**Exercise description**
Without the pictures, copy all of the data exactly.

**Transcribed page contents**
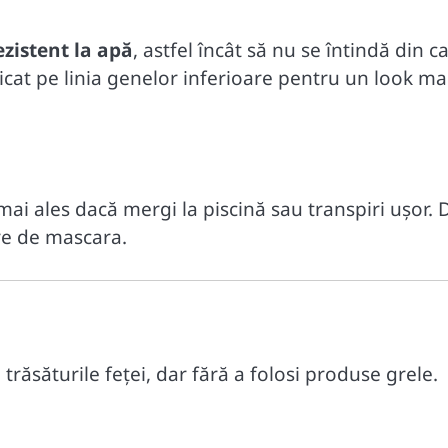
ezistent la apă
, astfel încât să nu se întindă din c
icat pe linia genelor inferioare pentru un look ma
mai ales dacă mergi la piscină sau transpiri ușor. 
ire de mascara.
răsăturile feței, dar fără a folosi produse grele.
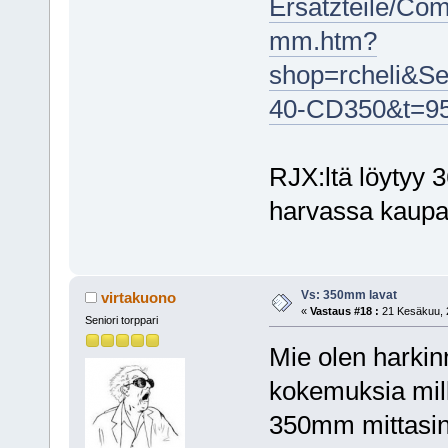
Ersatzteile/Co
mm.htm?
shop=rcheli&S
40-CD350&t=9
RJX:ltä löytyy 3
harvassa kaupa
Vs: 350mm lavat
virtakuono
«
Vastaus #18 :
21 Kesäkuu, 2
Seniori torppari
Mie olen harkin
kokemuksia mill
350mm mittasina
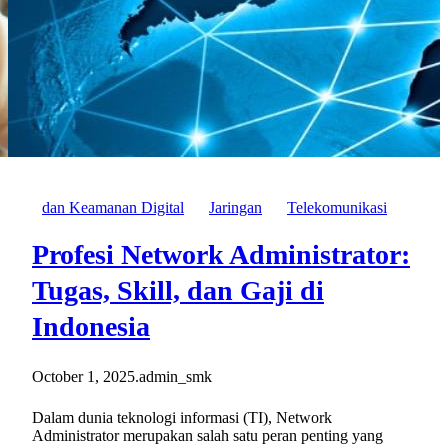
dan Keamanan Digital
Jaringan
Telekomunikasi
Profesi Network Administrator:
Tugas, Skill, dan Gaji di
Indonesia
October 1, 2025
.
admin_smk
Dalam dunia teknologi informasi (TI), Network
Administrator merupakan salah satu peran penting yang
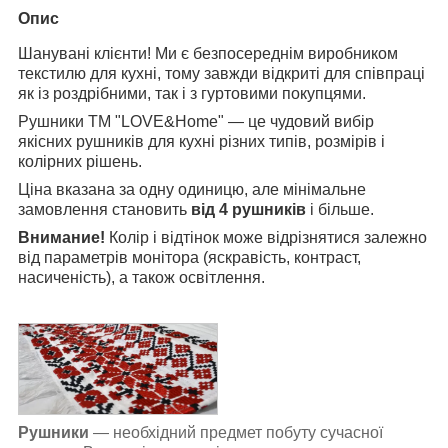
Опис
Шанувані клієнти! Ми є безпосереднім виробником
текстилю для кухні, тому завжди відкриті для співпраці
як із роздрібними, так і з гуртовими покупцями.
Рушники ТМ "LOVE&Home" — це чудовий вибір
якісних рушників для кухні різних типів, розмірів і
колірних рішень.
Ціна вказана за одну одиницю, але мінімальне
замовлення становить
від 4 рушників
і більше.
Внимание!
Колір і відтінок може відрізнятися залежно
від параметрів монітора (яскравість, контраст,
насиченість), а також освітлення.
Рушники
— необхідний предмет побуту сучасної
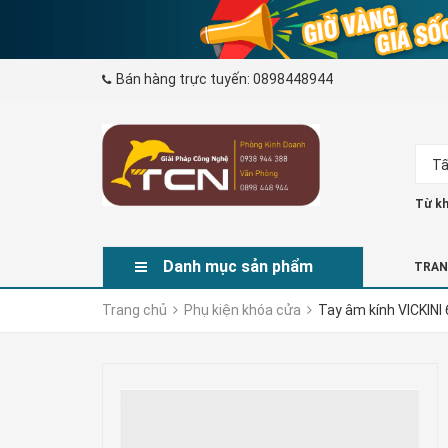
Bán hàng trực tuyến:
0898448944
Tấ
Từ kh
Danh mục sản phẩm
TRAN
Trang chủ
Phụ kiện khóa cửa
Tay âm kính VICKINI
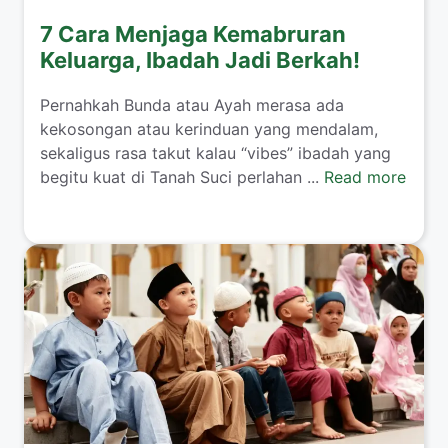
7 Cara Menjaga Kemabruran
Keluarga, Ibadah Jadi Berkah!
​Pernahkah Bunda atau Ayah merasa ada
kekosongan atau kerinduan yang mendalam,
sekaligus rasa takut kalau “vibes” ibadah yang
begitu kuat di Tanah Suci perlahan ...
Read more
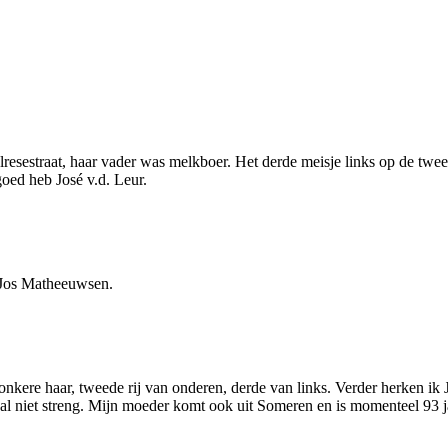
lresestraat, haar vader was melkboer. Het derde meisje links op de twee
 goed heb José v.d. Leur.
s Jos Matheeuwsen.
onkere haar, tweede rij van onderen, derde van links. Verder herken ik
l niet streng. Mijn moeder komt ook uit Someren en is momenteel 93 j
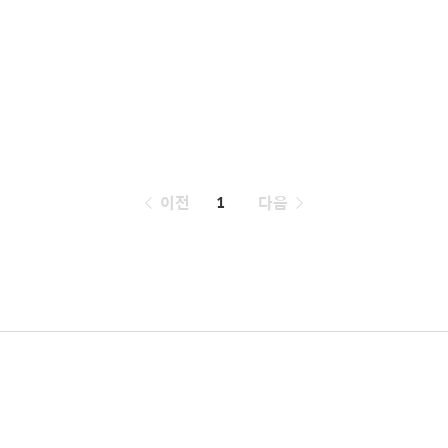
페
이전
1
다음
이
징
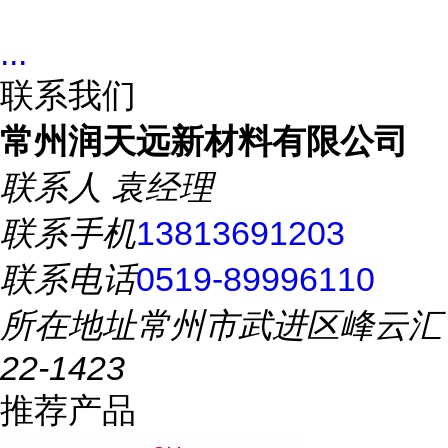
...
联系我们
常州润天远新材料有限公司
联系人
袁经理
联系手机
13813691203
联系电话
0519-89996110
所在地址
常州市武进区峰云汇
22-1423
推荐产品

**Exercise answer**
ezistent la apă
, astfel încât să nu se întindă din c
icat pe linia genelor inferioare pentru un look ma
mai ales dacă mergi la piscină sau transpiri ușor. 
ire de mascara.
răsăturile feței, dar fără a folosi produse grele.
Ersatzteile/Co
mm.htm?
shop=rcheli&S
40-CD350&t=9
RJX:ltä löytyy 3
harvassa kaupa
Vs: 350mm lavat
virtakuono
«
Vastaus #18 :
21 Kesäkuu, 2
Seniori torppari
Mie olen harkin
kokemuksia mill
350mm mittasina
dan Keamanan Digital
Jaringan
Telekomunikasi
Profesi Network Administrator:
Tugas, Skill, dan Gaji di
Indonesia
October 1, 2025
.
admin_smk
Dalam dunia teknologi informasi (TI), Network
Administrator merupakan salah satu peran penting yang
Опис
Шанувані клієнти! Ми є безпосереднім виробником
текстилю для кухні, тому завжди відкриті для співпраці
як із роздрібними, так і з гуртовими покупцями.
Рушники ТМ "LOVE&Home" — це чудовий вибір
якісних рушників для кухні різних типів, розмірів і
колірних рішень.
Ціна вказана за одну одиницю, але мінімальне
замовлення становить
від 4 рушників
і більше.
Внимание!
Колір і відтінок може відрізнятися залежно
від параметрів монітора (яскравість, контраст,
насиченість), а також освітлення.
Рушники
— необхідний предмет побуту сучасної
Bán hàng trực tuyến:
0898448944
Tấ
Từ kh
Danh mục sản phẩm
TRAN
Trang chủ
Phụ kiện khóa cửa
Tay âm kính VICKINI
7 Cara Menjaga Kemabruran
Keluarga, Ibadah Jadi Berkah!
​Pernahkah Bunda atau Ayah merasa ada
kekosongan atau kerinduan yang mendalam,
sekaligus rasa takut kalau “vibes” ibadah yang
begitu kuat di Tanah Suci perlahan ...
Read more
lresestraat, haar vader was melkboer. Het derde meisje links op de twee
 goed heb José v.d. Leur.
s Jos Matheeuwsen.
onkere haar, tweede rij van onderen, derde van links. Verder herken ik
l niet streng. Mijn moeder komt ook uit Someren en is momenteel 93 j
페
이전
1
다음
이
징
...
联系我们
常州润天远新材料有限公司
联系人
袁经理
联系手机
13813691203
联系电话
0519-89996110
所在地址
常州市武进区峰云汇
22-1423
推荐产品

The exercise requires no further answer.